I have aligned RNA-Seq reads with STAR and I want to genotype the samples using RNA-Seq reads. I have genotyped from RNA-Seq experiments before, but it was aligned with tophat2. But this time the size of the dataset is quite too big to run tophat2...
The SplitNCigarReads tool that is primarily meant for splitting a read with N cigar into individual exon segments and hard clipping of any overhanging reads into the intronic regions, also allows you to reassign the mapping quality. The below command has been taken from GATK website. But it will only work with MAPQ. Why would you want to reassign base qualities? If you meant base quality recalibration, BQSR in GATK can be used.
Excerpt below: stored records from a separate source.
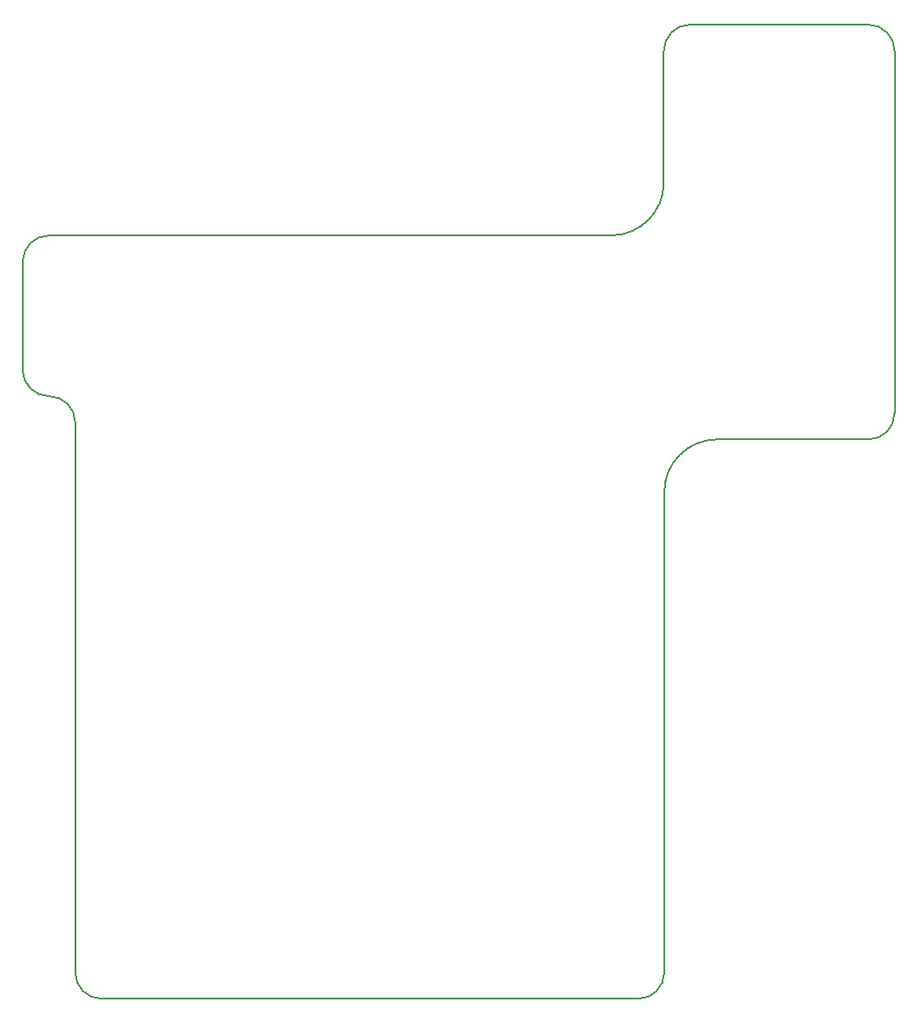
<source format=gm1>
G04 #@! TF.GenerationSoftware,KiCad,Pcbnew,(5.1.2-1)-1*
G04 #@! TF.CreationDate,2019-05-24T14:25:54+02:00*
G04 #@! TF.ProjectId,TriMod CBM Adapter (Standard Version),5472694d-6f64-4204-9342-4d2041646170,1.1*
G04 #@! TF.SameCoordinates,Original*
G04 #@! TF.FileFunction,Profile,NP*
%FSLAX46Y46*%
G04 Gerber Fmt 4.6, Leading zero omitted, Abs format (unit mm)*
G04 Created by KiCad (PCBNEW (5.1.2-1)-1) date 2019-05-24 14:25:54*
%MOMM*%
%LPD*%
G04 APERTURE LIST*
%ADD10C,0.150000*%
G04 APERTURE END LIST*
D10*
X67119500Y-75184000D02*
G75*
G02X69659500Y-77724000I0J-2540000D01*
G01*
X64579500Y-62230000D02*
X64579500Y-72644000D01*
X67119500Y-75184000D02*
G75*
G02X64579500Y-72644000I0J2540000D01*
G01*
X126492000Y-84434680D02*
G75*
G02X131572000Y-79354680I5080000J0D01*
G01*
X126441200Y-54610000D02*
G75*
G02X121361200Y-59690000I-5080000J0D01*
G01*
X64579500Y-62230000D02*
G75*
G02X67119500Y-59690000I2540000J0D01*
G01*
X72199500Y-133286500D02*
G75*
G02X69659500Y-130746500I0J2540000D01*
G01*
X126492000Y-130746500D02*
G75*
G02X123952000Y-133286500I-2540000J0D01*
G01*
X148717000Y-76814680D02*
G75*
G02X146177000Y-79354680I-2540000J0D01*
G01*
X126441200Y-41910000D02*
G75*
G02X128981200Y-39370000I2540000J0D01*
G01*
X146177000Y-39370000D02*
G75*
G02X148717000Y-41910000I0J-2540000D01*
G01*
X148717000Y-76814680D02*
X148717000Y-41910000D01*
X131572000Y-79354680D02*
X146177000Y-79354680D01*
X126492000Y-130746500D02*
X126492000Y-84434680D01*
X72199500Y-133286500D02*
X123952000Y-133286500D01*
X69659500Y-77724000D02*
X69659500Y-130746500D01*
X121361200Y-59690000D02*
X67119500Y-59690000D01*
X126441200Y-41910000D02*
X126441200Y-54610000D01*
X146177000Y-39370000D02*
X128981200Y-39370000D01*
M02*

</source>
Yes, I have quite a bit of experience :-). But I don't know what exactly you want me to talk about. Genotyping usign RNAseq works fine but you are interrogating less than two percent of the whole genome. In short, you may not be able to get enough markers/genotypes to perform a association study with much precision. We perform RNAseq genotyping to check for strain and sex assignment errors that is pretty common when you do big experiments involving 200-500 mice. Mendelian genes show clear segregation and help to rectify the strain assignment. For sex, you may use genes like Xist (Female) or Ddx3y (Male).
Here is a text from GATK website "For RNA-seq, we evaluated all the major software packages that are specialized in RNAseq alignment, and we found that we were able to achieve the highest sensitivity to both SNPs and, importantly, indels, using STAR aligner". I have never compared them but I believe that both STAR and Tophat2 will give you more or less same results for genotyping.
The methods are comparable but for RNA-seq you should use a splice aware aligner and also try SplitNCigarReads that I have talked above. You should also not use soft clipped bases for variant calling to minimize the false positive variants for obvious reasons. All these steps are part of best practices for RNAseq variant calling as described by GATK here (https://www.broadinstitute.org/gatk/guide/article?id=3891). May be you haven't seen it.
If you want to genotype from RNA-seq data, I suggest you use BBMap, which is more sensitive to both SNPs and indels than STAR or TopHat2. Genotyping from RNA-seq is of course not the same as DNA, as you're never assured of getting equal coverage from alleles, or indeed any coverage from one allele. Or, indeed, any coverage from most genes.
Thanks a lot! That's really helpful post!